CRASH 2: Division, greed & sub-prime sovereigns are still the norm.

The evidence that the asylum inmates are on the roof is as strong as ever

Rather like their equivalents in the EU, US Federal Reserve officials are more deeply divided then they’ve ever been about how to get their economy back on track.  Transcripts of the most recent discussions were released yesterday, and the spectrum of opinion seems to go all the way from full-on QE via no QE to ringing up God with a view to further guidance.

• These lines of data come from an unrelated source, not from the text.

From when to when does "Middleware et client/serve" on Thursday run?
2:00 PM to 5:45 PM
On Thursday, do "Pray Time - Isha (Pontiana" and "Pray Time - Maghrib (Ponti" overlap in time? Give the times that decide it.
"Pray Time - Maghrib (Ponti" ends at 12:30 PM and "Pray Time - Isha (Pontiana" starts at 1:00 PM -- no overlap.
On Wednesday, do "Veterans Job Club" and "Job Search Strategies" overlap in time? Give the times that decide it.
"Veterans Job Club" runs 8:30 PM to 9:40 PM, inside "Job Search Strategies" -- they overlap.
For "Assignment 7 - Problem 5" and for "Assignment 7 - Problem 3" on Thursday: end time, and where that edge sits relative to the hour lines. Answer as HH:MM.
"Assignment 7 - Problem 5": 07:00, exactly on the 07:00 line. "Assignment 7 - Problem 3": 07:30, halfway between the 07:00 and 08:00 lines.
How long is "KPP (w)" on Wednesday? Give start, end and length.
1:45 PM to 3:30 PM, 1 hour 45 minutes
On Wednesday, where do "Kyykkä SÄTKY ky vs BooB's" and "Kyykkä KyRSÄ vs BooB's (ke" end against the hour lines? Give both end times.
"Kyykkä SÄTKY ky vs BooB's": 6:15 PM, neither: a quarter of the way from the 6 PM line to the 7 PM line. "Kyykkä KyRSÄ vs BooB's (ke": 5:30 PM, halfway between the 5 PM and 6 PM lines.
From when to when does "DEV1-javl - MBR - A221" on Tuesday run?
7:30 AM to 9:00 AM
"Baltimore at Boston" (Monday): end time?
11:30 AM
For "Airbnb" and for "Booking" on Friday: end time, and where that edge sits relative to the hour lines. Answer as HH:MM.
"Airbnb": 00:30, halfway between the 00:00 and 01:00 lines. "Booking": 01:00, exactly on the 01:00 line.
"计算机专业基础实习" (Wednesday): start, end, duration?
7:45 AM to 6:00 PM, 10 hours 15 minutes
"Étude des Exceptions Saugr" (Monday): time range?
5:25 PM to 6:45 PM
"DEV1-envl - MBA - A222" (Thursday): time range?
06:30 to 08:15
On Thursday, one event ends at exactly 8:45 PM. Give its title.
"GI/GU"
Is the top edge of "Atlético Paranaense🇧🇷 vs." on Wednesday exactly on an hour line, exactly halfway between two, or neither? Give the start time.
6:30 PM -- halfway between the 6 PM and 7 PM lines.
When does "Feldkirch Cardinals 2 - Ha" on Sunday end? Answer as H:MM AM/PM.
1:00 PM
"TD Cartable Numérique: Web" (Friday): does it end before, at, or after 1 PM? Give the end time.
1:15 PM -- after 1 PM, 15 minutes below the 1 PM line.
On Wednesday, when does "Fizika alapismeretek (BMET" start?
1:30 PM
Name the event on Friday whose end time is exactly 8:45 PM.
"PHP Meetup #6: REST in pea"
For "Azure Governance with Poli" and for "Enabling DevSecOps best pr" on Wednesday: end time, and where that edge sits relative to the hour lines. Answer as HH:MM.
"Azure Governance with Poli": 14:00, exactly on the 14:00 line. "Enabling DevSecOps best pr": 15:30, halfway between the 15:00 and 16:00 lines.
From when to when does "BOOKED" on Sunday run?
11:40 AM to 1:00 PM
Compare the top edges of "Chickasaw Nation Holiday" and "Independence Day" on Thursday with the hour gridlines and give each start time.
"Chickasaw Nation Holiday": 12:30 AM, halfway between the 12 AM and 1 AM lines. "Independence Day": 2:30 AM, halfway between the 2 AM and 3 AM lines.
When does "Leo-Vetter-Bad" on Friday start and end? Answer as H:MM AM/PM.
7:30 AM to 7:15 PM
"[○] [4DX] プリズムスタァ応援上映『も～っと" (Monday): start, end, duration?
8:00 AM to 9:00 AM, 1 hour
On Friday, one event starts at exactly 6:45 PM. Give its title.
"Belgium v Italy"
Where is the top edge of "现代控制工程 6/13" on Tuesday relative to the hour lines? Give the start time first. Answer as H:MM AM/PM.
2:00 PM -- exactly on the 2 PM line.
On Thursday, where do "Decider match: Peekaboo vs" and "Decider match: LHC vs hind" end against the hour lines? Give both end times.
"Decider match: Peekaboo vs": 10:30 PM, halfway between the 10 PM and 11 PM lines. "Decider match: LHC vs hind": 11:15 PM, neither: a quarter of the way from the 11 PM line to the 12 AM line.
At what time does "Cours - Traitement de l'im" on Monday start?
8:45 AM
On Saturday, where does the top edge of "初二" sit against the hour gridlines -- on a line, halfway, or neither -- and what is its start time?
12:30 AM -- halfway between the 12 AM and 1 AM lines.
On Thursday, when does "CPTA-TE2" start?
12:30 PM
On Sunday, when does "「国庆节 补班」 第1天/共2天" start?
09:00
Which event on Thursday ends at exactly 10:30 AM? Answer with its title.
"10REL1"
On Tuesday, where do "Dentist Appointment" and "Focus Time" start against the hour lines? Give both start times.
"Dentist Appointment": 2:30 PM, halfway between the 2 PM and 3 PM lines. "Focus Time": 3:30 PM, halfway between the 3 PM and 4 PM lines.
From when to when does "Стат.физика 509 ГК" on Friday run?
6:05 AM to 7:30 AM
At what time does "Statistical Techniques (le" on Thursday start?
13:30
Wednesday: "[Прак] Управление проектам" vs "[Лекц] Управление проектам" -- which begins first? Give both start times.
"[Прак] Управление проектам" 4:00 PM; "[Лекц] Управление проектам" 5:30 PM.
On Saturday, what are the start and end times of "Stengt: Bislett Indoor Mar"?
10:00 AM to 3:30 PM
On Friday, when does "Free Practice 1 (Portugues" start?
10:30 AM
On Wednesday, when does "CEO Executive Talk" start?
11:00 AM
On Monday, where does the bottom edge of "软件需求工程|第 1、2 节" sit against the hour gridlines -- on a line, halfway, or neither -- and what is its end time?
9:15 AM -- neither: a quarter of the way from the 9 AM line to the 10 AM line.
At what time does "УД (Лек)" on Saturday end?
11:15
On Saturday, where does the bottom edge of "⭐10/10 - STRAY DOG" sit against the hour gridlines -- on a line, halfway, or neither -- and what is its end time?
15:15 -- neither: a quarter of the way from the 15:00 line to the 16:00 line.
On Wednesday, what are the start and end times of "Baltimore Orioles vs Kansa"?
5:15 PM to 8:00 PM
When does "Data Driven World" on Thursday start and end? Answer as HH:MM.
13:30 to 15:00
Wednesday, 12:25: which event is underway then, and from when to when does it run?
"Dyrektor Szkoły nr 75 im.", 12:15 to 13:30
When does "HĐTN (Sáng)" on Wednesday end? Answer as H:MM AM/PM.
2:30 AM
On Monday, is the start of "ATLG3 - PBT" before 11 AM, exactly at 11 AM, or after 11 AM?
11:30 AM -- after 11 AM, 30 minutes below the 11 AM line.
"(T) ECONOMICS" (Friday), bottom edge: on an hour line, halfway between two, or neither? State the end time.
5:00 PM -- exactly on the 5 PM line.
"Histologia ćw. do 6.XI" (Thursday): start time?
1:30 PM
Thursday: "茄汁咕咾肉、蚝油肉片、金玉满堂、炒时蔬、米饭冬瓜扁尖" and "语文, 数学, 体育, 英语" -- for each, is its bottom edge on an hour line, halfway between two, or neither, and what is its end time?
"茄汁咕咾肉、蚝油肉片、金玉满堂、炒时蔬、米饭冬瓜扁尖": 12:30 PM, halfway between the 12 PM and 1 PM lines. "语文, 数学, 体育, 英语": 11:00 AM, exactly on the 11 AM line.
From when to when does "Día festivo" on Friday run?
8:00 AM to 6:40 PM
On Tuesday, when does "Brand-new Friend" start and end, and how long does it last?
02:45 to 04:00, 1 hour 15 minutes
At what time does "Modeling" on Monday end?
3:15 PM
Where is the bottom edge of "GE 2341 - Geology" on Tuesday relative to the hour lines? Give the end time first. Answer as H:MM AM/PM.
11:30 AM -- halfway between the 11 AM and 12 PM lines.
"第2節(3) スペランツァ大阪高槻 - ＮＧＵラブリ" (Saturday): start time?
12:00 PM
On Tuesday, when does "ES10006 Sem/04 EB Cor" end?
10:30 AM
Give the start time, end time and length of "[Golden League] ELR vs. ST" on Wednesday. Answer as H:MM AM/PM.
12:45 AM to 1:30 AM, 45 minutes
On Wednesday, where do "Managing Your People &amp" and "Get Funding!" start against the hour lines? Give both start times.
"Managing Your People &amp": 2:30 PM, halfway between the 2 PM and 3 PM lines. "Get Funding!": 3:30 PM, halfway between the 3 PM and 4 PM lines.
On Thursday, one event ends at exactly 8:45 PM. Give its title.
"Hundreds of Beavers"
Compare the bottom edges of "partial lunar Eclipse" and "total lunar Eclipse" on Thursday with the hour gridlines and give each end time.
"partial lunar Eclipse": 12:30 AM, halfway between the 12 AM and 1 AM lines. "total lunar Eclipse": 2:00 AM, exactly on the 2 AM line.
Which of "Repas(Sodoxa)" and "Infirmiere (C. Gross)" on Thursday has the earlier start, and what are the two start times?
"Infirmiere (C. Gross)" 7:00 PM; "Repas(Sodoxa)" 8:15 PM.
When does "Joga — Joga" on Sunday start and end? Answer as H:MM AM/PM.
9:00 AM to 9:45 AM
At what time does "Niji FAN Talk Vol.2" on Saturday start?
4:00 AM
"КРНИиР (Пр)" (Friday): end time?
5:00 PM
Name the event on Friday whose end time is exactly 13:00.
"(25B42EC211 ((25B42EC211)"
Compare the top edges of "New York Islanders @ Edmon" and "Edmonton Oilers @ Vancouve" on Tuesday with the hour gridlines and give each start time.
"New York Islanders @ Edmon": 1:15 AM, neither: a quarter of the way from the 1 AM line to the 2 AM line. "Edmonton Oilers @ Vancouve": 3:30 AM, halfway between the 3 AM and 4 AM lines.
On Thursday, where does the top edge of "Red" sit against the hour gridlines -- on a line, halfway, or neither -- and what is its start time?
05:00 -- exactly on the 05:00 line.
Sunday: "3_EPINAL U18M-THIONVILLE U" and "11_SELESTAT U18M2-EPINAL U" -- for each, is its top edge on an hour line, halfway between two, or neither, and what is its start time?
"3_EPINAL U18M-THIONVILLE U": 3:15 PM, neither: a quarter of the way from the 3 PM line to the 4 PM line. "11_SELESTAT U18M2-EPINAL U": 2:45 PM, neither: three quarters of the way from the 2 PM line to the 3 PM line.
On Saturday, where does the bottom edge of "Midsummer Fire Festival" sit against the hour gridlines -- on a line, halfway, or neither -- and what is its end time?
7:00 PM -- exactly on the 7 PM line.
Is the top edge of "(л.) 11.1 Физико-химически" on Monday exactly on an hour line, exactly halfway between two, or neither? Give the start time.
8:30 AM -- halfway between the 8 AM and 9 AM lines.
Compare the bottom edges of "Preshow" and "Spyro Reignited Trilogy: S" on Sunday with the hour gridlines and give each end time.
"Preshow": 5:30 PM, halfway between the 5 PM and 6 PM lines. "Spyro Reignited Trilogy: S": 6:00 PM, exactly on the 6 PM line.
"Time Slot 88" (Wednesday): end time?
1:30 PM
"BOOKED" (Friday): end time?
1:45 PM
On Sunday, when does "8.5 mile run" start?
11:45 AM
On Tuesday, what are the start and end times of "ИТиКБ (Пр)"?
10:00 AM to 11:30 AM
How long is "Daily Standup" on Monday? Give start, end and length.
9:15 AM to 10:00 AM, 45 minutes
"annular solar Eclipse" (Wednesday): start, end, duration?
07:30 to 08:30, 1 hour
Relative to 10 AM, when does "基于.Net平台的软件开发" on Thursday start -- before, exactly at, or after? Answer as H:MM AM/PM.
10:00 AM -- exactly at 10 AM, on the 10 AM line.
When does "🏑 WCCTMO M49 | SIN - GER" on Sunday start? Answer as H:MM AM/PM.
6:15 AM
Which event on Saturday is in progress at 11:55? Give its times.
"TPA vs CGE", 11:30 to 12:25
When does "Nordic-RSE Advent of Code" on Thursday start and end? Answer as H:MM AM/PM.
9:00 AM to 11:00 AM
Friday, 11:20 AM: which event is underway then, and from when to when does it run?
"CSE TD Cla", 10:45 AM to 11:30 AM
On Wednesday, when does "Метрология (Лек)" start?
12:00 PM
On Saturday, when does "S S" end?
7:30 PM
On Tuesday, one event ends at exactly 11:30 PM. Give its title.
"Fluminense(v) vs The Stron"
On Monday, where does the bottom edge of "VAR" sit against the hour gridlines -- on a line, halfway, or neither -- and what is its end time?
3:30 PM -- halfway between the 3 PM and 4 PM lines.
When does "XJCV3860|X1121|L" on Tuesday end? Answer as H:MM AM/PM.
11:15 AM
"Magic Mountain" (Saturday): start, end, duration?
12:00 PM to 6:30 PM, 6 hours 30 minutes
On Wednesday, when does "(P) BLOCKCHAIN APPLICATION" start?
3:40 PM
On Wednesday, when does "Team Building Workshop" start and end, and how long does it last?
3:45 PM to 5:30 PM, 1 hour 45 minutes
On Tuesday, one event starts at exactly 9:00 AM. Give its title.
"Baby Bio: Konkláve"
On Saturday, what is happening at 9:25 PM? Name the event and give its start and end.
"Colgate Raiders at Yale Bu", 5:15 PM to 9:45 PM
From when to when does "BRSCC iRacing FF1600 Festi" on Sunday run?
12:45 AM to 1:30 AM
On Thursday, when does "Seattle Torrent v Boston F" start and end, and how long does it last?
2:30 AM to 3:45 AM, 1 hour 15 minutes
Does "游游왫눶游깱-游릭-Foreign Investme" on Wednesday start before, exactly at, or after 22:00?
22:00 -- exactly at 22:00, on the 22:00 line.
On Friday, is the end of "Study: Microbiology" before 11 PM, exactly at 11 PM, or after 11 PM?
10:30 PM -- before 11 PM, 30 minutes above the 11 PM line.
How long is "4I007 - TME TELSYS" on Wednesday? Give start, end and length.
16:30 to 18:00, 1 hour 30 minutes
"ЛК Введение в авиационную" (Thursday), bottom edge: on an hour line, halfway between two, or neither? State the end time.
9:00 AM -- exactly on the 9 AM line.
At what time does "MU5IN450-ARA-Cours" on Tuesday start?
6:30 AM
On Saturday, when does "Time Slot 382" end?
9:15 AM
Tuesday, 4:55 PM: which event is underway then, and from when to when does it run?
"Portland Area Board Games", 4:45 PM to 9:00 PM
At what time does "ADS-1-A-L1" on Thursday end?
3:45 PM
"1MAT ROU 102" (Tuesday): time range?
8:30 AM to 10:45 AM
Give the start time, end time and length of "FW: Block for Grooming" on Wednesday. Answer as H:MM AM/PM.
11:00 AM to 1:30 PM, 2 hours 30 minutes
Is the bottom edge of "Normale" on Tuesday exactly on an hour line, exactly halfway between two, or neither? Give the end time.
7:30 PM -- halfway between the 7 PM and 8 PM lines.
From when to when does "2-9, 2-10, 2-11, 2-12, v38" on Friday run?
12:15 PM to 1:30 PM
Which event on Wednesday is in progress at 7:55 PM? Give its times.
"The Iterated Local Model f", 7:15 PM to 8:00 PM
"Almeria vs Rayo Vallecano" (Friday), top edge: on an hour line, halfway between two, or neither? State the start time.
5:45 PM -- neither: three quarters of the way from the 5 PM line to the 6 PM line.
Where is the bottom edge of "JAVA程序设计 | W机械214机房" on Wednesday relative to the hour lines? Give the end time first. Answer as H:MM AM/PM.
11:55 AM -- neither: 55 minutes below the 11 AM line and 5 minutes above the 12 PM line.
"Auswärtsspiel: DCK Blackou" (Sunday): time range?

But as the Euro-American axis of poo seeps out of its gilded cage towards the Big Fan prior to ignition, twenty-five of the best-paid chief executive officers in the U.S. had little or no motivation to consider the West’s problem in more depth. This is because they earned more in salary and other compensation in 2010 than their companies’ federal income tax expenses. Now that’s a shedload of money, and not conducive to concentrating the mind. This news reaches us in a report from the Institute for Policy Studies, a Washington-based nonprofit group, which surveyed 100 publicly traded U.S. corporations with the highest-paid CEOs.

It found that companies whose CEOs’ compensation exceeded reported tax expense in 2010 had average global profits of $1.9 billion. Now: do I care if the IPS has traditionally been a tad Kennedy Democrat rather than Tea Party in its outlook? Not really, because – as in the case of Newscorp depravity – facts are facts. And facts raise ethical questions like “Should you really pay your CEO more than you pay for the privilege of living in what is still the best ordered and richest, safest society on the planet?”

It might even raise the question, is your selfishness  helping to downgrade the US credit rating? Or was it really those wicked ratings agencies all the time? Well, Standard & Poor’s is giving a higher rating to securities backed by subprime home loans – the same type of investments that led to the worst financial crisis since the Great Depression, than it assigns to the U.S. government.

What are we supposed to make of that? The possibilities are more terrifying than endless, but thus far in 2011, S&P has awarded AAAs to more than $36 billion of securities in America. Equally mind-boggling is that these loaded guns were created by bankers who continue to gather thousands of loans, bundle them into bonds of varying risk…..and then pay ratings firms a fee to assign credit rankings. Pretty much as they did in the fat years leading up to the near-disaster of 2008.

This article was brought to you by Slog Spot the Ball Random Bollocks, a wholly-owned subsidiary of  Bollockslog Enterprises. In case you missed it, the conclusion I draw from the content is that the authorities are all over the place, business is engaged in an orgy of blinkered greed, ratings agencies can’t be trusted, and I’d rather invest in the Venusian Klop than the American Dollar. But I appear to be in something of a minority.